NOTE FROM A VISITING PROFESSOR [2006]

“I feel I must give some account here of my visit to the College of the Necessary Path (formerly known as the Chreodic College). Its four faculties are the traditional ones. The first, sited above the main campus in several field stations, is the Faculty of Mountain Gravity (which incorporates the schools of Epigenetic Landscape Studies and Ecological Physics). More centrally placed on the campus is the Faculty of Highland Space. Gunn-Sesshu contemplative methodologies are widely adopted here, although Stevensonian and even Humean views are also common. The dominant school is that of Waterfall Studies, but that is complemented by the School of the Carefully Placed Stone. Also based here is the Cloud Chamber project (Wilsonian). The third faculty occupies the well-resourced studio complex, which makes such a visual impact as ones clears the last hairpin bend on the approach to the college. This is the Faculty of Hand and Eye, which incorporates the School of Ecology of Mind. Close by is the cafeteria in its marvellous limestone cavern. Many of you will remember the views of the archipelago from there. The final stop on my visit was the Faculty of Stairs and Labyrinths.
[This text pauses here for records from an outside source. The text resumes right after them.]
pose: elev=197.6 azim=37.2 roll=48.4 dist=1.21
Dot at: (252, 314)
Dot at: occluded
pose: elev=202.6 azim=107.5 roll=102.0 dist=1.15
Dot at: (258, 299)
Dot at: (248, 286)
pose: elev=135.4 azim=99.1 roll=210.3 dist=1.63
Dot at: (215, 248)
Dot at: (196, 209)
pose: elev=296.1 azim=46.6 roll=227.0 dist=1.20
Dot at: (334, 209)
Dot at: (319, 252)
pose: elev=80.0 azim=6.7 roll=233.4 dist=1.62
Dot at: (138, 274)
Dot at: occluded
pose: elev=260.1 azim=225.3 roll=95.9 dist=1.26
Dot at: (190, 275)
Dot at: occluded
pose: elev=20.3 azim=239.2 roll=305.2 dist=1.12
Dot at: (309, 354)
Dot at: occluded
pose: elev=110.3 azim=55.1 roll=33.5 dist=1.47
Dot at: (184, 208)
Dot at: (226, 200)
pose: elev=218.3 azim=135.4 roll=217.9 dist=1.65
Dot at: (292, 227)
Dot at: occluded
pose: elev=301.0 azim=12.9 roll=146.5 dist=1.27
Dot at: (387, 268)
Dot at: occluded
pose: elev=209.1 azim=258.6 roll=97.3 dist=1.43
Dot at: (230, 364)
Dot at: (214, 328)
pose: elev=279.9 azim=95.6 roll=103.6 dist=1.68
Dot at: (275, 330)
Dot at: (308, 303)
Deep within this faculty lies the hexahedral library that defines the knowledge handling of the college by specifying the relationships between different styles. Within that library one can see how the School of Empiricism depends on its co-schools of Rationalism, Classicism and Romanticism. My visit concluded with a reception on the terrace above the sea, followed by a sound sleep in the tented village.”

Pseudonymous text piece by John Douglas (i.e. Murdo Macdonald) ‘A Note from a visiting professor’ in C. Deliss, ed., Metronome 11: What is to be Done? Tokyo, Paris: Metronome Press, 2007. Exhibited magazine, Documenta 12, Kassell.